5. Invest in The Selected Shares
There are many enlisted companies in the stock market. It is better to invest in 5-10 companies out of the list. If you buy shares from too many companies, it will be hard for you to keep a record of all your shares.
6. Find Out About The Stocks Before Invest
You should gather some information about the stocks you intend to invest in. It is not right to blind-trust and listens to your family members or friends and invests in the stock market. Sometimes we hear, that share’s value will increase by 20%. Another share’s value will decrease by 30%. Warren Buffett has this famous quote to say about the stock market, “Remember that the stock market is a manic depressive.”
So do not listen to these rumors. Instead, if you get such authentic news, you should investigate it yourself and confirm it. You should identify-
a) If there any hidden information about the company.
b) Whether there will be any changes in the business in the relevant sector.
c) Take an in-depth look at every obvious fact which can create an impression on the stock market index.
Finalize your investment decision only after that analysis.
7. Do Not Dream of Making Profit Every Day
In the stock market, there are sometimes when you are making a profit every day. But you cannot guarantee that it will be like this all the time. Investing with such expectation will be an act of foolishness. Too much high expectation might turn your investment plans to be wrong.
8. Learn to Refuse Profit
It is better to sell the shares after making an expected profit instead of expecting more profit from the stocks. So the profit showing in the papers will be in your account. It’s better to have the money in your account rather than just only in the paper. So, develop the habit of refusing too much profit over investments. Instead of reinvesting the entire profit back into the shares, keep a part separately and invest it in other sectors. Moreover, if you do not find a suitable sector, at least you could save the money in the bank in a fixed deposit. This way, your risks will minimize.

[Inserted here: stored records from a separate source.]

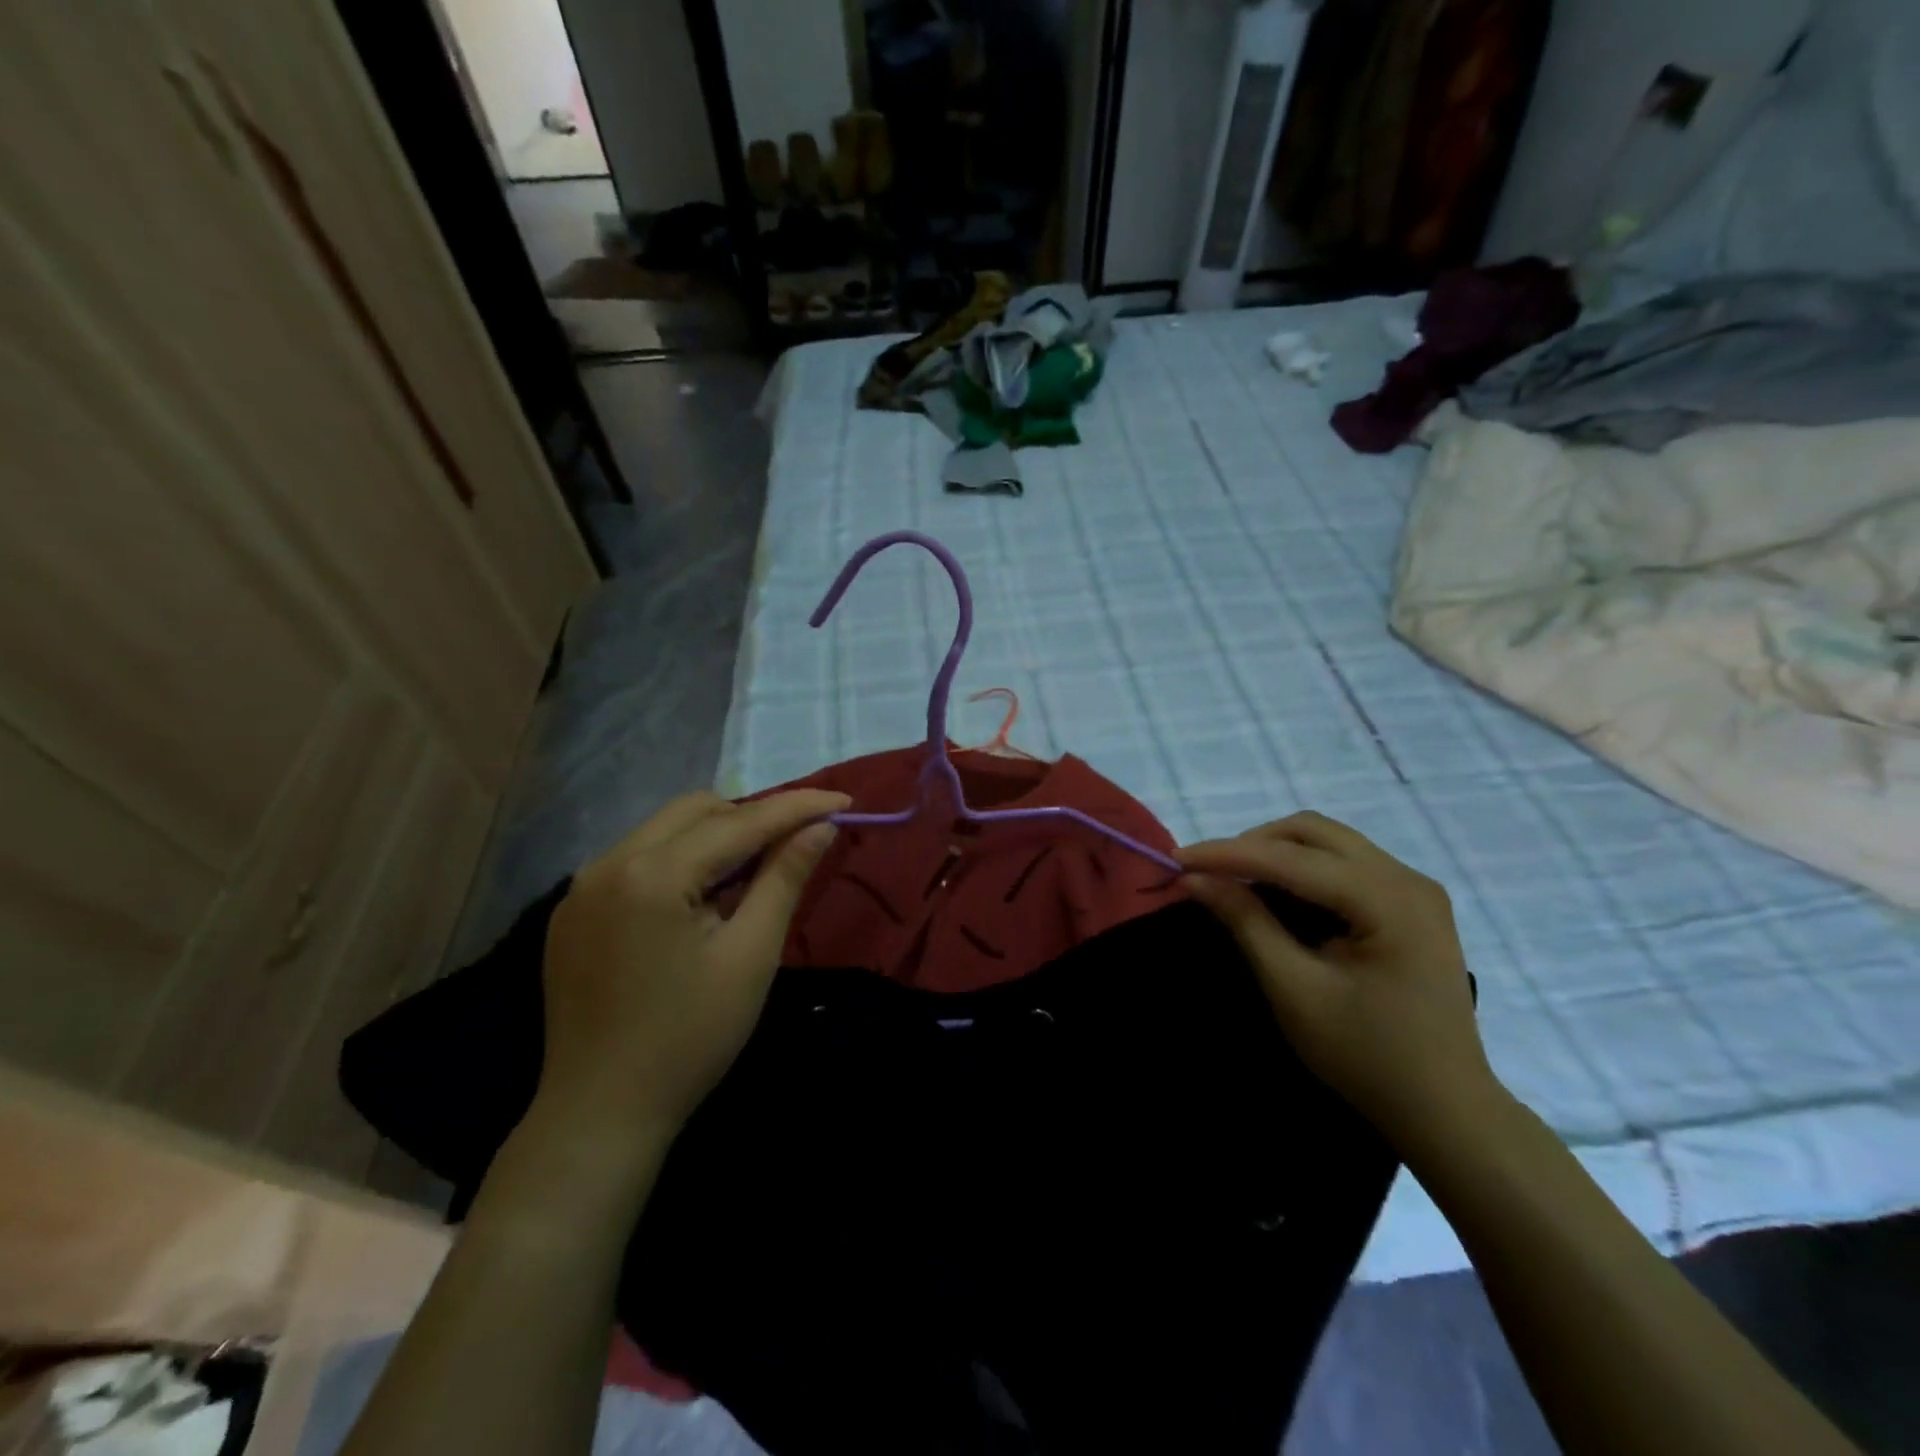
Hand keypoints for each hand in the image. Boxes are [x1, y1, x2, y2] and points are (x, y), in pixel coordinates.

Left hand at [538, 789, 848, 1141]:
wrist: (600, 1114)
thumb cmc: (690, 1039)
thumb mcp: (752, 956)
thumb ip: (785, 879)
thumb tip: (821, 827)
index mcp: (652, 874)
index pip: (740, 821)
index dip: (797, 807)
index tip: (844, 798)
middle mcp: (608, 863)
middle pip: (697, 810)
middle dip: (753, 817)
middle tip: (796, 844)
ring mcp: (582, 886)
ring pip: (665, 829)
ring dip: (716, 837)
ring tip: (751, 876)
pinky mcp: (573, 910)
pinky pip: (638, 859)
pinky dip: (680, 861)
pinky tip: (701, 901)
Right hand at [1178, 812, 1499, 1150]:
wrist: (1445, 1110)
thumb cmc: (1366, 1055)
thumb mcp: (1293, 989)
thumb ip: (1245, 922)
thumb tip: (1194, 878)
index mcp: (1388, 900)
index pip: (1291, 859)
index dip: (1228, 854)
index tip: (1177, 858)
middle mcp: (1407, 879)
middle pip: (1314, 833)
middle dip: (1253, 844)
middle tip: (1209, 871)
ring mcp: (1414, 889)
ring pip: (1329, 842)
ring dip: (1276, 852)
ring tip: (1235, 879)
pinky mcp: (1411, 904)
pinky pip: (1345, 863)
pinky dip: (1302, 868)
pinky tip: (1276, 892)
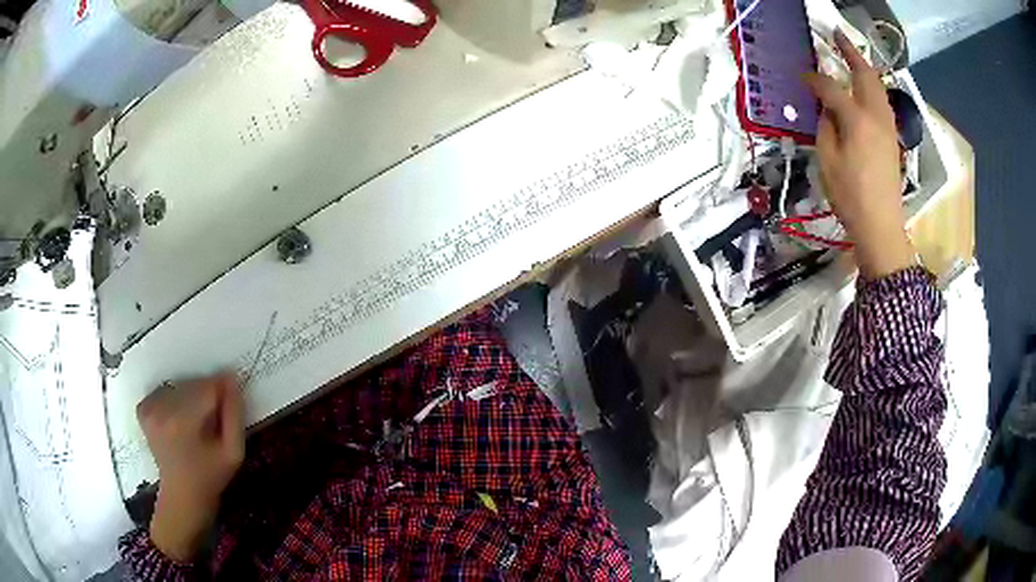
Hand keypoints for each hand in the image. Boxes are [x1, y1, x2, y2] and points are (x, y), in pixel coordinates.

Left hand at [138, 373, 244, 562]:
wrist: (182, 496)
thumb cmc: (211, 477)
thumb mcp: (234, 452)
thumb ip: (234, 416)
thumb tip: (231, 379)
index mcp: (184, 422)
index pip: (208, 387)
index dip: (223, 391)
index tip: (230, 402)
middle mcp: (162, 410)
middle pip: (192, 384)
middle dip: (207, 394)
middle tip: (214, 419)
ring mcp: (149, 410)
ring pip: (179, 386)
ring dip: (191, 396)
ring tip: (197, 421)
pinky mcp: (143, 410)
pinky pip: (163, 391)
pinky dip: (173, 398)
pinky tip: (178, 418)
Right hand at [804, 29, 915, 278]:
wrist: (881, 225)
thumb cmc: (850, 196)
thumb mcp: (827, 161)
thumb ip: (825, 127)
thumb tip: (825, 109)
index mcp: (856, 120)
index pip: (831, 88)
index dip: (814, 79)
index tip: (802, 76)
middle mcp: (875, 116)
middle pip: (865, 75)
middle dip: (850, 52)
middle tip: (837, 35)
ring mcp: (887, 126)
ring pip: (878, 87)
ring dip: (865, 68)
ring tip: (852, 56)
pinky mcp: (892, 138)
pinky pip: (883, 102)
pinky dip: (872, 87)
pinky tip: (865, 89)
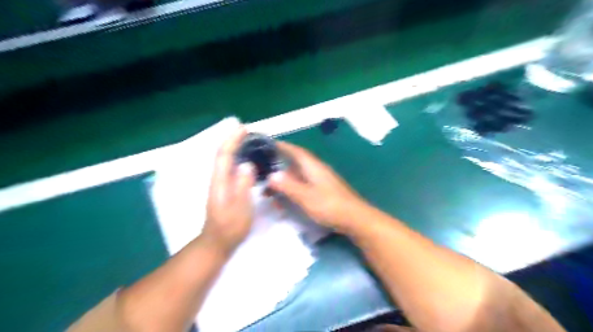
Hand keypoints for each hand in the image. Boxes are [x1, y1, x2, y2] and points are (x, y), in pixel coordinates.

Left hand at [201, 127, 254, 254]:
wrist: (217, 242)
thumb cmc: (230, 227)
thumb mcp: (240, 208)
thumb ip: (243, 186)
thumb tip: (247, 164)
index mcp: (220, 182)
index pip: (224, 155)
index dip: (232, 140)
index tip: (243, 128)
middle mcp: (218, 179)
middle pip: (223, 154)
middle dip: (232, 140)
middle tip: (248, 132)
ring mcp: (220, 184)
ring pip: (225, 160)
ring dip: (234, 147)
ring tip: (248, 141)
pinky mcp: (224, 189)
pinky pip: (230, 168)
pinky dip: (236, 158)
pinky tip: (246, 159)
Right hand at [270, 141, 368, 231]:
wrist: (355, 219)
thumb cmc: (330, 206)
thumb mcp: (306, 196)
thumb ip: (288, 185)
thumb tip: (271, 175)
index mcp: (313, 167)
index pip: (296, 151)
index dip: (283, 146)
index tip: (269, 144)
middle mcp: (318, 170)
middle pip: (296, 164)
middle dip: (280, 167)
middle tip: (264, 174)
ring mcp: (322, 181)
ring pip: (299, 176)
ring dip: (286, 181)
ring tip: (272, 191)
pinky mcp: (324, 191)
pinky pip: (304, 185)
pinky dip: (294, 189)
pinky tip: (288, 199)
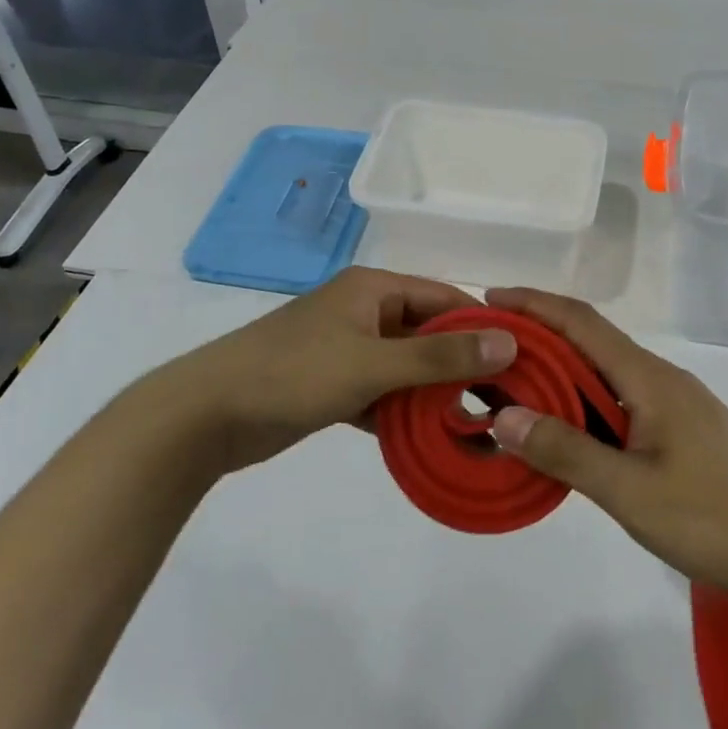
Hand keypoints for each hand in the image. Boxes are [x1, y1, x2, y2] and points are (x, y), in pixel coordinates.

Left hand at [150, 268, 517, 473]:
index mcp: (374, 289)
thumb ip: (441, 355)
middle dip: (462, 364)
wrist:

9. Be Prepared For Bad Times
Rise and fall of stock value is a daily scenario in the stock market. You could have invested in a lively exchange, but sometimes the tide may change before you start collecting profits. Likewise, seeing a rising share value, you could have invested in it, but the value might decrease before the shares matured. So, be prepared to face such bad and hard times.
10. Find Information in Rumor
In the market, you will always hear rumors floating around about the companies here. Amongst those rumors, some might have a hint of truth in them. However, do not listen to any rumors blindly. The best you could do is investigating the origins of the rumors and look for any truth in it.
All we want to suggest is that follow a disciplined investment approach considering these 10 rules.